§ What you should do
State how many lines in the entries below contain "filterUnits". Write nothing but the number.

§ Provided data
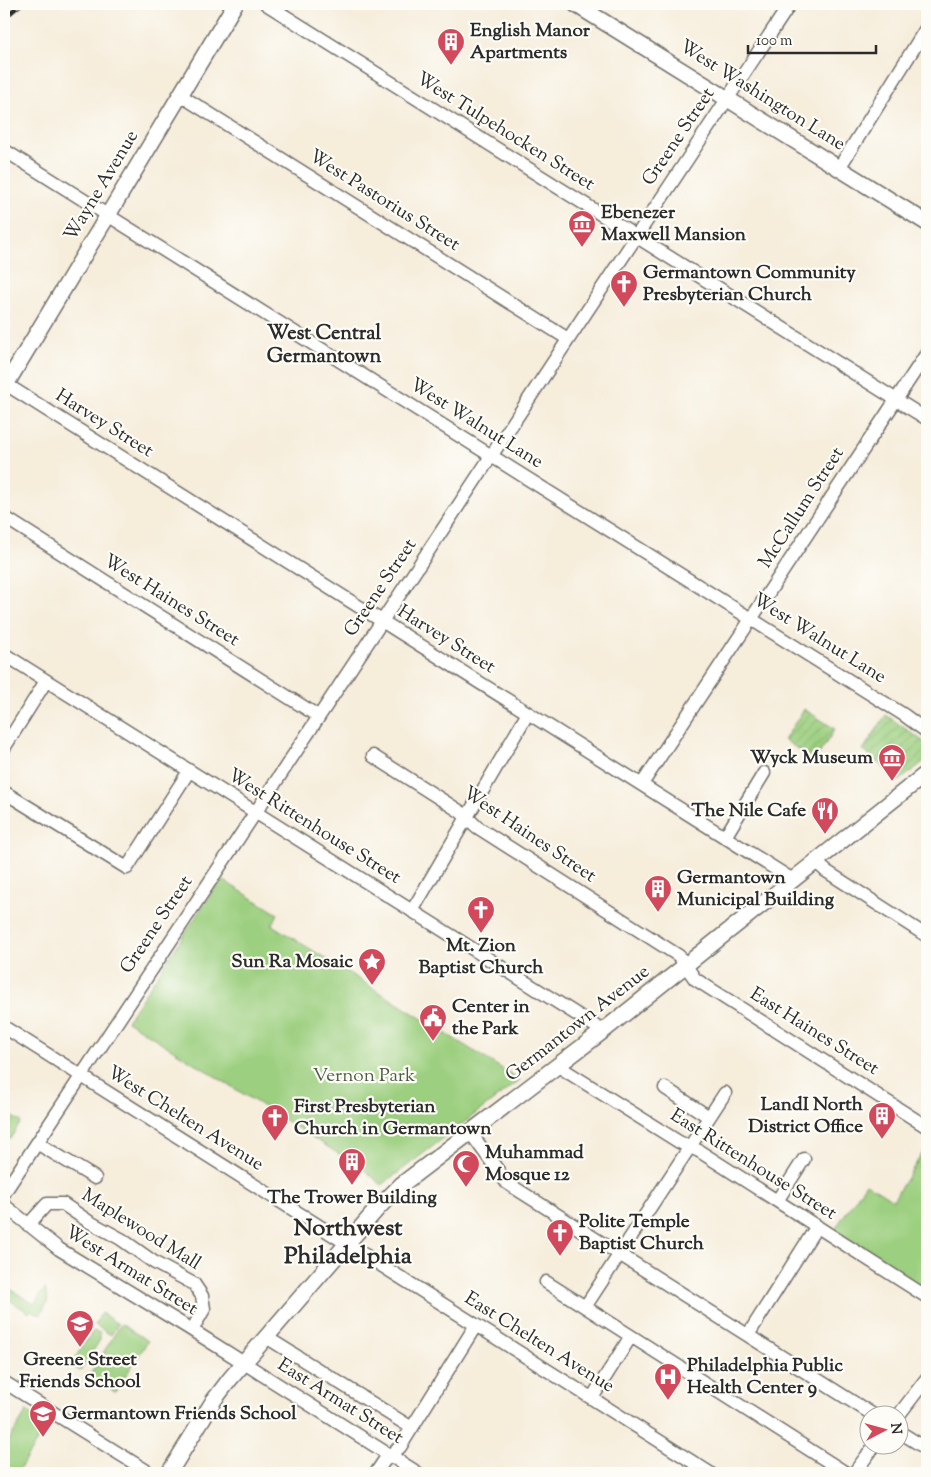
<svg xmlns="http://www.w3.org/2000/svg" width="931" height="1477" font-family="'Sorts Mill Goudy',serif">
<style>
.park{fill:#9ccf7f;stroke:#647d55}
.garden{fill:url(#garden-furrows);stroke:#647d55}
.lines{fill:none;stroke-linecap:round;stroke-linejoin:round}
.minor-casing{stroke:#726f69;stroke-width:15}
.major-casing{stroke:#726f69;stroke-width:18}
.minor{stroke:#fff;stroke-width:12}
.major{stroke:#fff;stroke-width:15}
.rail-casing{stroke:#2b2b2b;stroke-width:4.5}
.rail{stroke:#fdfcf7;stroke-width:2.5;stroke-dasharray:8;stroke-linecap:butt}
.labels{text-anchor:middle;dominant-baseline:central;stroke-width:4.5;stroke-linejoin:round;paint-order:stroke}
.poi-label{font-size:19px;font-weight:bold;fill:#2b2b2b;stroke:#fdfcf7;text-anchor:start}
.street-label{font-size:19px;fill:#2b2b2b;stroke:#fdfcf7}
.park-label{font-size:19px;fill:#4d5c44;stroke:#fdfcf7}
.neighbourhood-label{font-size:20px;font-weight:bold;fill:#2b2b2b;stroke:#fdfcf7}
.district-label{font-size:24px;font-weight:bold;fill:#2b2b2b;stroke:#fdfcf7}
</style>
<defs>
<pattern id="garden-furrows" width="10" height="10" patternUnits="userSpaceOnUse" patternTransform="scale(1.25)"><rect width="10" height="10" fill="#9ccf7f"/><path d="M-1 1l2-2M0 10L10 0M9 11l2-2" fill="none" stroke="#87b26e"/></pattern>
</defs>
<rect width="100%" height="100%" fill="#fdfcf7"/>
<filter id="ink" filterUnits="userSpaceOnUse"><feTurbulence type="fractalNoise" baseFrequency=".02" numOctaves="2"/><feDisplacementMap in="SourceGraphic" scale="10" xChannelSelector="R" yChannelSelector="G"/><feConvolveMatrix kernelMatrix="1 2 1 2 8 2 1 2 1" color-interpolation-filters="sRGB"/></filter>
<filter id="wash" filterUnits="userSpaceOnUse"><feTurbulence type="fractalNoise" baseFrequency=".0096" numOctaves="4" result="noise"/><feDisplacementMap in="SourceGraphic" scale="20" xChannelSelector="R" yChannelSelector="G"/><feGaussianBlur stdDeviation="1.12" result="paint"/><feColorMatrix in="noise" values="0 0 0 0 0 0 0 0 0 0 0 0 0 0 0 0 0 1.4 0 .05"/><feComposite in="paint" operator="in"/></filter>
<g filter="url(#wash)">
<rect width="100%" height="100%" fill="#f6eddb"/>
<path class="park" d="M221 879 278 914 272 925 520 1080 382 1185 363 1169 127 1021Z
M5 1112 21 1122 10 1139 4 1136Z
M927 1146V1292L833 1232 866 1183 893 1200Z
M10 1289 34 1304 45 1289 48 1301 40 1315 31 1310 29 1313 5 1297Z
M101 1313 118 1324 111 1335 95 1325Z
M121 1324 148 1341 115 1392 89 1376Z
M93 1331 100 1333V1340L80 1371 70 1365Z
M27 1411 48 1424 17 1473H8L4 1469V1448Z"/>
<path class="garden" d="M804 709 835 729 815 760 784 740Z
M886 715 927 744V759L899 781 863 750Z"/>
</g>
<g filter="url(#ink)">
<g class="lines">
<defs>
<path id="minor" d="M266 4 927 419
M180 95 568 339
M4 150 904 715 927 732
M839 168 927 27
M4 383 793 880
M4 517 318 716
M4 654 603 1031
M4 748 46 681
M373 756 461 812 477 827 679 956 695 979 927 1127
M642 784 927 353
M4 792 127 868 189 771
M725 837 764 773
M816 862 826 871 927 936
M412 911 528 713
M4 1027 710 1473
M558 1066 679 1142 699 1151 927 1297
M665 1088 709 1117
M470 1132 507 1183 872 1414
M37 1143 95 1178
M4 1193 790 4
M777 1201 804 1159
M4 1205 59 1249 187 1327 418 1473
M28 1225 47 1204H63L88 1221 121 1239 155 1263 194 1284 202 1296 204 1309 192 1330
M546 1282 846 1473
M585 1307 725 1093
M748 1335 817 1226
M266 1337 412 1428
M4 1382 150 1473
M592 1398 631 1336
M898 1416 927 1378
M898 1431 927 1449
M376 1473 384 1461 400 1447 476 1325
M854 1473 876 1444"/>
<path id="major" d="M575 4 927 223
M4 388 235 4
M169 1473 214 1400 230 1379 377 1209 401 1185 603 1031 927 773"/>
</defs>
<use href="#minor" class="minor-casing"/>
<use href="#major" class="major-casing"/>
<use href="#minor" class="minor"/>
<use href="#major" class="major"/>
<defs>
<path id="rail" d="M4 18 21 4"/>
</defs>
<use href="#rail" class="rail-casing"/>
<use href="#rail" class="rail"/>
</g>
</g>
<defs>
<symbol id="building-pin" viewBox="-11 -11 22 30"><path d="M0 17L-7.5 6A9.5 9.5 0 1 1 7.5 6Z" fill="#d1495b" stroke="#fdfcf7"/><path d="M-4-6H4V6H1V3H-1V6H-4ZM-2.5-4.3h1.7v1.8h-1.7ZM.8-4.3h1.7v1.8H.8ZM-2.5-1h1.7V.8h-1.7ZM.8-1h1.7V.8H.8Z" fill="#fff"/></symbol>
<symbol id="museum-pin" viewBox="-11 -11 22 30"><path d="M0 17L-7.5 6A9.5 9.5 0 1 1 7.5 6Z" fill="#d1495b" stroke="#fdfcf7"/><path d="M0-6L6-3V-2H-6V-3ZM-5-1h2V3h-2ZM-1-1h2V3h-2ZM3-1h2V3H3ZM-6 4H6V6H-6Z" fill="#fff"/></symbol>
<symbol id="church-pin" viewBox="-11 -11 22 30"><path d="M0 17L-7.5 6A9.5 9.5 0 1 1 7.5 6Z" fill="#d1495b" stroke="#fdfcf7"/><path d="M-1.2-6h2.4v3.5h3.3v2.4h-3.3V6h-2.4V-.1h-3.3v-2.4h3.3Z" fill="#fff"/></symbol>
<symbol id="restaurant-pin" viewBox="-11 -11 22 30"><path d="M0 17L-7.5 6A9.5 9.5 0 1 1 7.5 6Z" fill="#d1495b" stroke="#fdfcf7"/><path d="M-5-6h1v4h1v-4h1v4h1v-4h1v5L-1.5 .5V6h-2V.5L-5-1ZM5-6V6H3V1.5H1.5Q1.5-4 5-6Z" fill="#fff"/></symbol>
<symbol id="sight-pin" viewBox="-11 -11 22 30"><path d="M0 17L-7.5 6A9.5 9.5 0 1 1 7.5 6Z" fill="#d1495b" stroke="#fdfcf7"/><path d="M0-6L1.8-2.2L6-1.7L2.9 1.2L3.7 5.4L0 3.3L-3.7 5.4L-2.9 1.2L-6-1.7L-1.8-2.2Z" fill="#fff"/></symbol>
<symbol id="civic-pin" viewBox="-11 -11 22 30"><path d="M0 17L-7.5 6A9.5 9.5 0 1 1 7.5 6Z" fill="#d1495b" stroke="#fdfcf7"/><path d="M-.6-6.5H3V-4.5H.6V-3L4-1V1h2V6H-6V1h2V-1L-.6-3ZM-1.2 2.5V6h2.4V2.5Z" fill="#fff"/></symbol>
<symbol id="mosque-pin" viewBox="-11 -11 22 30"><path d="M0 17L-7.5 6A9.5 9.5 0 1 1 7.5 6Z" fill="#d1495b" stroke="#fdfcf7"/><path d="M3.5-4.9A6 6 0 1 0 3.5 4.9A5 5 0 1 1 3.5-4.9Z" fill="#fff"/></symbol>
<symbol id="school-pin" viewBox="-11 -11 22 30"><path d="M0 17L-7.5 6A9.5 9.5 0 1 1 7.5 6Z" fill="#d1495b" stroke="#fdfcf7"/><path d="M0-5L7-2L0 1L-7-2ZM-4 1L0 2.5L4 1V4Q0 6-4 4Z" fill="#fff"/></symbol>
<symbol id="hospital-pin" viewBox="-11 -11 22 30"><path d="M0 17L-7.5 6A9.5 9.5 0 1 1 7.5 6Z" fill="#d1495b" stroke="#fdfcf7"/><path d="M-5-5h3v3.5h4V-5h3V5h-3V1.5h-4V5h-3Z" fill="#fff"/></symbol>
</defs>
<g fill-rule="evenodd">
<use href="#building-pin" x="435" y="26" width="32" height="43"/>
<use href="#museum-pin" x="566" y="208" width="32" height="43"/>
<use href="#church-pin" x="608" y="268" width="32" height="43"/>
<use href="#museum-pin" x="876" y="742" width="32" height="43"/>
<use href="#restaurant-pin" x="809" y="795" width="32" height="43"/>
<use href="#building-pin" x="642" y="873" width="32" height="43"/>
<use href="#church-pin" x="465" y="894" width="32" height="43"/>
<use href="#sight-pin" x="356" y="946" width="32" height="43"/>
<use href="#civic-pin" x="417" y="1002" width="32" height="43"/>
<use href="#building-pin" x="866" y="1100" width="32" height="43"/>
<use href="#church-pin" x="259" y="1102" width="32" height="43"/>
<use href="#building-pin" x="336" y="1146" width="32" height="43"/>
<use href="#mosque-pin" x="450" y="1148" width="32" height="43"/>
<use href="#church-pin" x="544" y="1217" width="32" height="43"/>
<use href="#school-pin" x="64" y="1308" width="32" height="43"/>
<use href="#hospital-pin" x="652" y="1361" width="32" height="43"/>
<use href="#school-pin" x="27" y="1398" width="32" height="43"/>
</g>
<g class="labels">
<g class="poi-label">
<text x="470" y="31">English Manor<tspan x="470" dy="22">Apartments</tspan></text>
<text x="601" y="213">Ebenezer<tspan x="601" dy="22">Maxwell Mansion</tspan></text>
<text x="643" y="273">Germantown Community<tspan x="643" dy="22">Presbyterian Church</tspan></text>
<text x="873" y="758" text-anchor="end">Wyck Museum</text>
<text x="806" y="811" text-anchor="end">The Nile Cafe</text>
<text x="677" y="878">Germantown<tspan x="677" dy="22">Municipal Building</tspan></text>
<text x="481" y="946" text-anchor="middle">Mt. Zion<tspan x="481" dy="22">Baptist Church</tspan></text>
<text x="353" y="962" text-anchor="end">Sun Ra Mosaic</text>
<text x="452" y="1007">Center in<tspan x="452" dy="22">the Park</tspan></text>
<text x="863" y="1105" text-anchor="end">LandI North<tspan x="863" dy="22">District Office</tspan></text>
<text x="294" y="1107">First Presbyterian<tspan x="294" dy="22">Church in Germantown</tspan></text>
<text x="485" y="1153">Muhammad<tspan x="485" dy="22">Mosque 12</tspan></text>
<text x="352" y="1198" text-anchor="middle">The Trower Building</text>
<text x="579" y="1222">Polite Temple<tspan x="579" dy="22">Baptist Church</tspan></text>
<text x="80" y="1360" text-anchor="middle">Greene Street<tspan x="80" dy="22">Friends School</tspan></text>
<text x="687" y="1366">Philadelphia Public<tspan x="687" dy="22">Health Center 9</tspan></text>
<text x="62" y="1414">Germantown Friends School</text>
</g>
<g class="street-label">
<text transform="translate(762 96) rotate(32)">West Washington Lane</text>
<text transform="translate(505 132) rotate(32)">West Tulpehocken Street</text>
<text transform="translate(679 137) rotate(-56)">Greene Street</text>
<text transform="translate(102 186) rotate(-59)">Wayne Avenue</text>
<text transform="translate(384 201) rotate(32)">West Pastorius Street</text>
<text transform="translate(104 424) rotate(32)">Harvey Street</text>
<text transform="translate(476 424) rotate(32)">West Walnut Lane</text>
<text transform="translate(802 508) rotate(-57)">McCallum Street</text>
<text transform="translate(381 588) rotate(-56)">Greene Street</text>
<text transform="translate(171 601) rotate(32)">West Haines Street</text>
<text transform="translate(819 639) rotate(32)">West Walnut Lane</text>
<text transform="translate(446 640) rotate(32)">Harvey Street</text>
<text transform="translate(314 827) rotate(32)">West Rittenhouse Street</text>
<text transform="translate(529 835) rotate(34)">West Haines Street</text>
<text transform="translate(157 925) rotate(-56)">Greene Street</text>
<text transform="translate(578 1024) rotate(-38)">Germantown Avenue</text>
<text transform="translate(814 1032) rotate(32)">East Haines Street</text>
<text transform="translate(185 1119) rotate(32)">West Chelten Avenue</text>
<text transform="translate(753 1165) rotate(32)">East Rittenhouse Street</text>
<text transform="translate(141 1230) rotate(32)">Maplewood Mall</text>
<text transform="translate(131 1271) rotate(32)">West Armat Street</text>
<text transform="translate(539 1343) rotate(32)">East Chelten Avenue</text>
<text transform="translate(340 1402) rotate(32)">East Armat Street</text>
</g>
<g class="park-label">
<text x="364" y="1076">Vernon Park</text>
</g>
<g class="neighbourhood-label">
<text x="324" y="334">West Central<tspan x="324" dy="23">Germantown</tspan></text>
</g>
<g class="district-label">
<text x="348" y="1229">Northwest<tspan x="348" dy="28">Philadelphia</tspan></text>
</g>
</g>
<rect width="931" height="1477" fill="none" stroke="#fdfcf7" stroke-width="20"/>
<g transform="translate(884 1430) rotate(84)"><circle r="24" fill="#fdfcf7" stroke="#a9a8a5"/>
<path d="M0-4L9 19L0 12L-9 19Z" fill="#d1495b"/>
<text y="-8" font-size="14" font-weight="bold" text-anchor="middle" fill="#2b2b2b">N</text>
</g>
<path d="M748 45v8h128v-8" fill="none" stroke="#2b2b2b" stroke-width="2.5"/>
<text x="756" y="45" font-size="15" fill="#2b2b2b" stroke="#fdfcf7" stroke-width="4" paint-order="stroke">100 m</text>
</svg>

§ Finished task
2